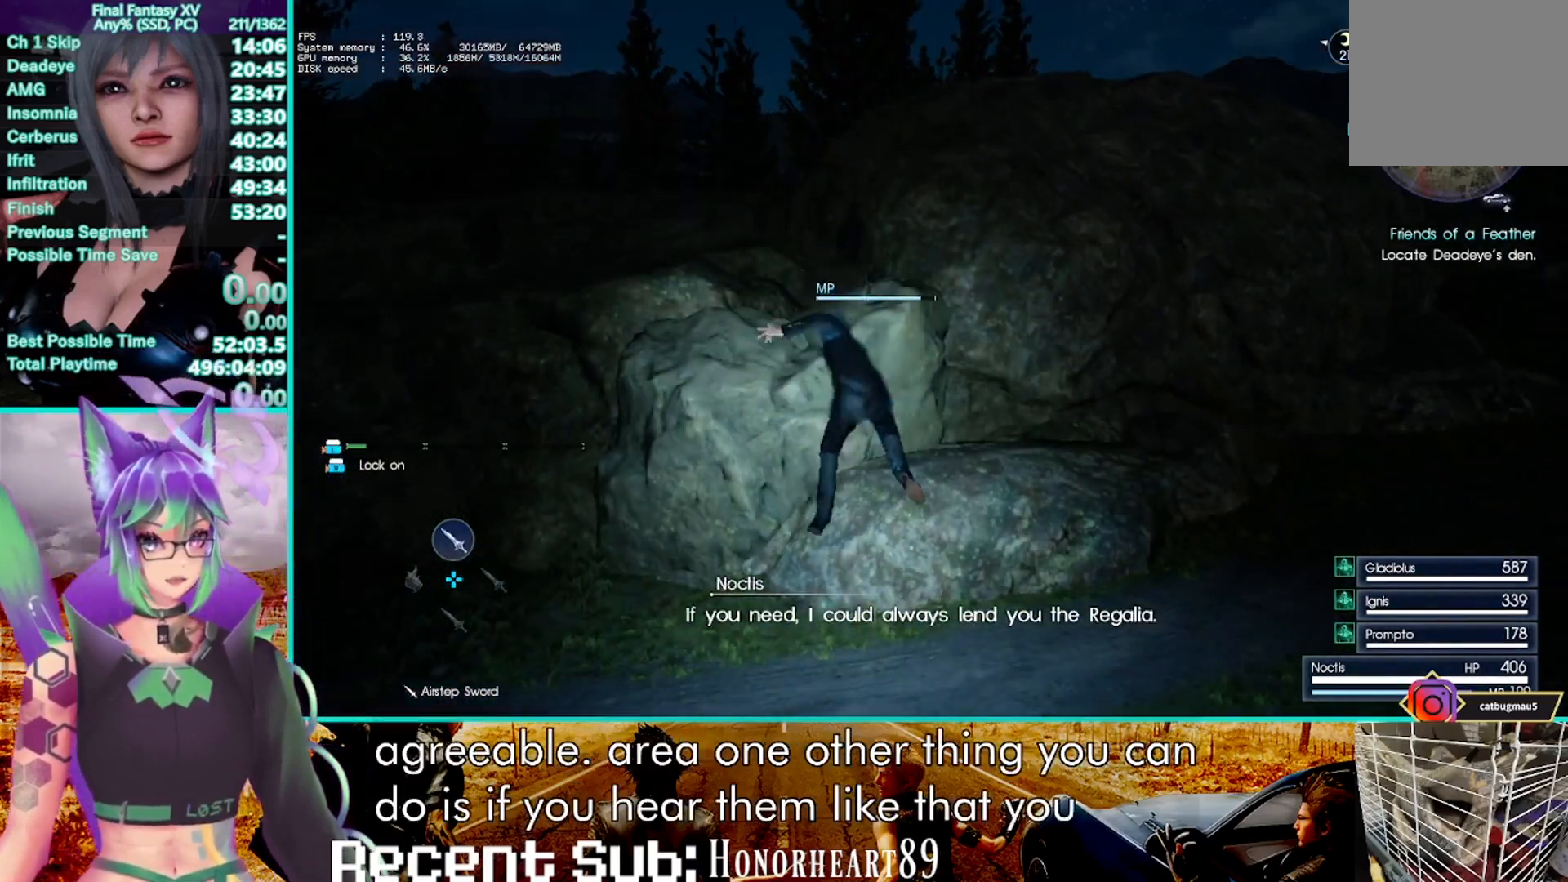
{"dt_ms": 500, "buttons": [], "left_stick": "center", "right_stick": "center", "events": [[467, "left_stick", "center"]]}
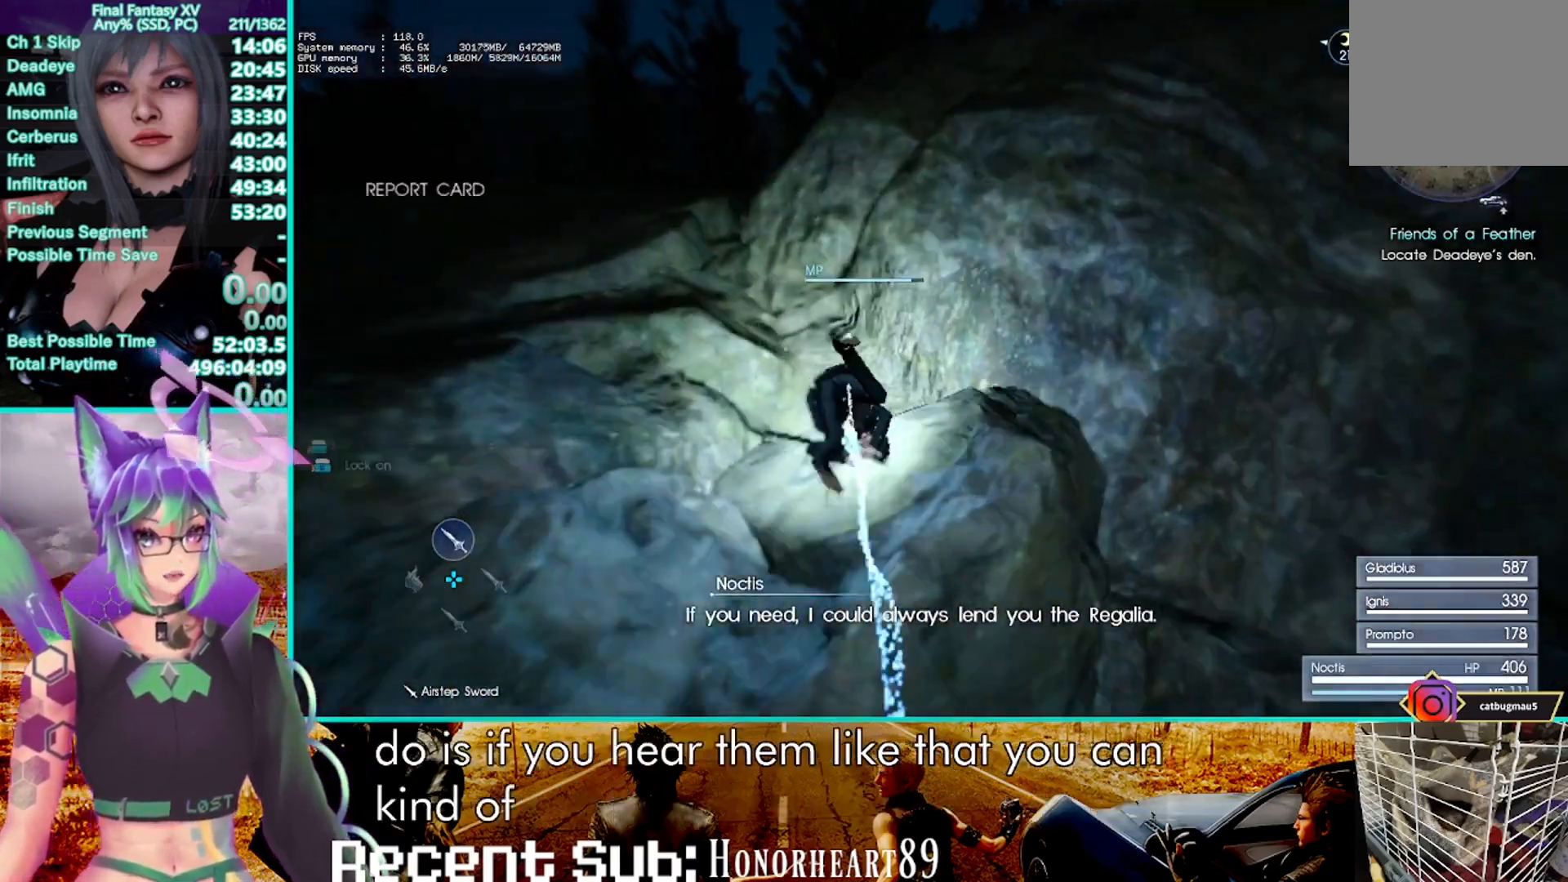
{"dt_ms": 500, "buttons": [], "left_stick": "center", "right_stick": "center", "events": [[33, "right_stick", "up-left"], [200, "L3", "down"], [250, "right_stick", "center"], [333, "L3", "up"]]}
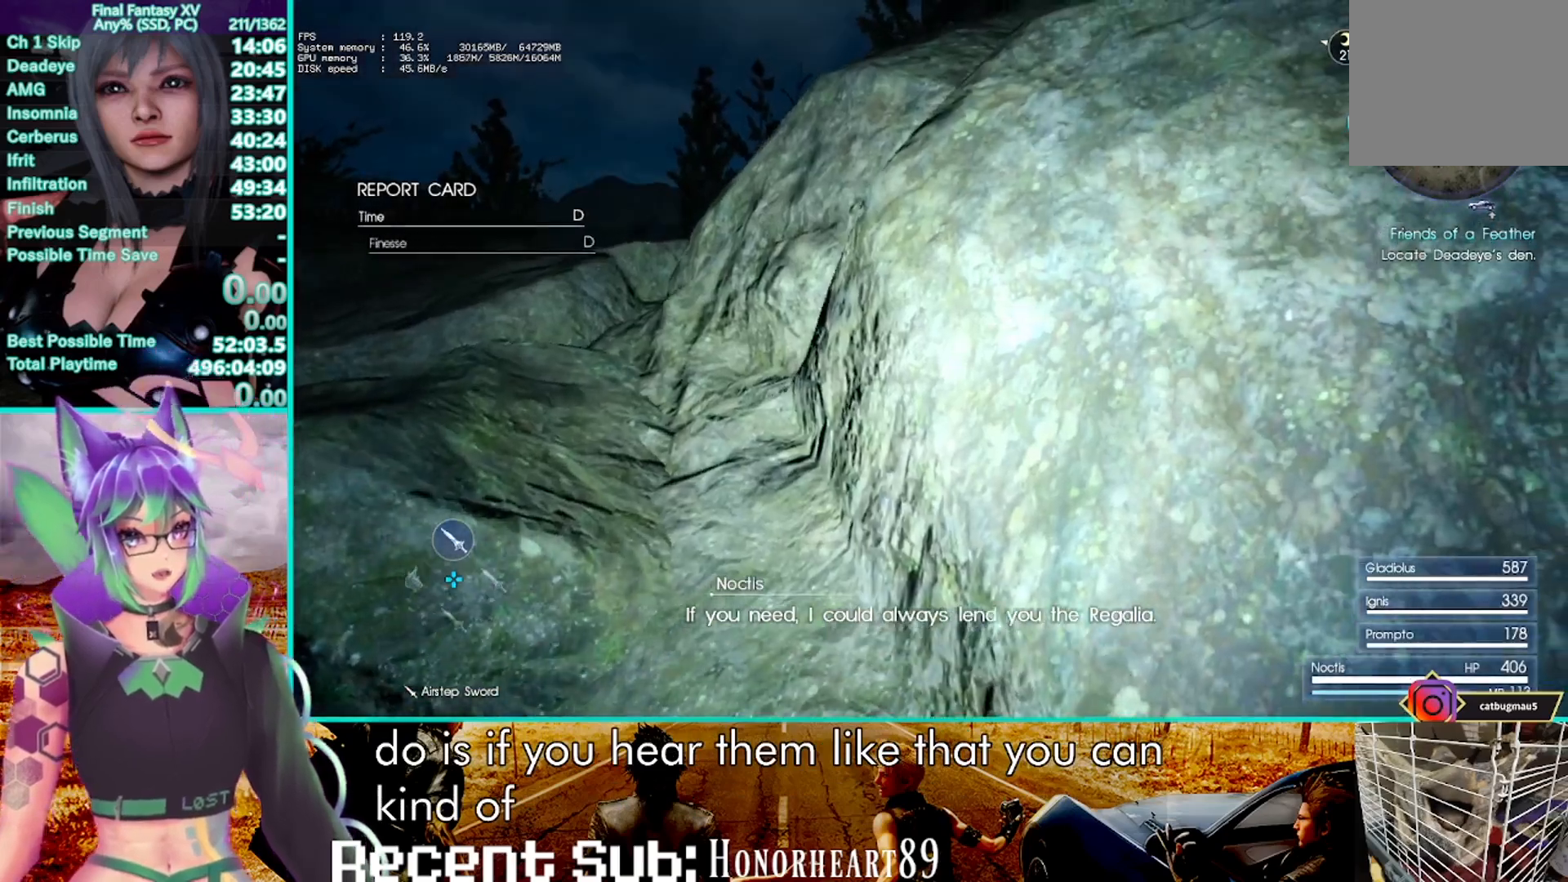
{"dt_ms": 500, "buttons": ["TRIANGLE"], "left_stick": "center", "right_stick": "center", "events": [[100, "right_stick", "right"], [217, "right_stick", "center"], [350, "TRIANGLE", "down"]]}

○ ○ ○ ○

(WHAT IS EXPECTED): Reprint the whole listing above exactly, taking out the pictures.

(SOLUTION TO THIS PROBLEM):
{"dt_ms": 500, "buttons": [], "left_stick": "center", "right_stick": "center", "events": [[467, "left_stick", "center"]]}
{"dt_ms": 500, "buttons": [], "left_stick": "center", "right_stick": "center", "events": [[33, "right_stick", "up-left"], [200, "L3", "down"], [250, "right_stick", "center"], [333, "L3", "up"]]}
{"dt_ms": 500, "buttons": ["TRIANGLE"], "left_stick": "center", "right_stick": "center", "events": [[100, "right_stick", "right"], [217, "right_stick", "center"], [350, "TRIANGLE", "down"]]}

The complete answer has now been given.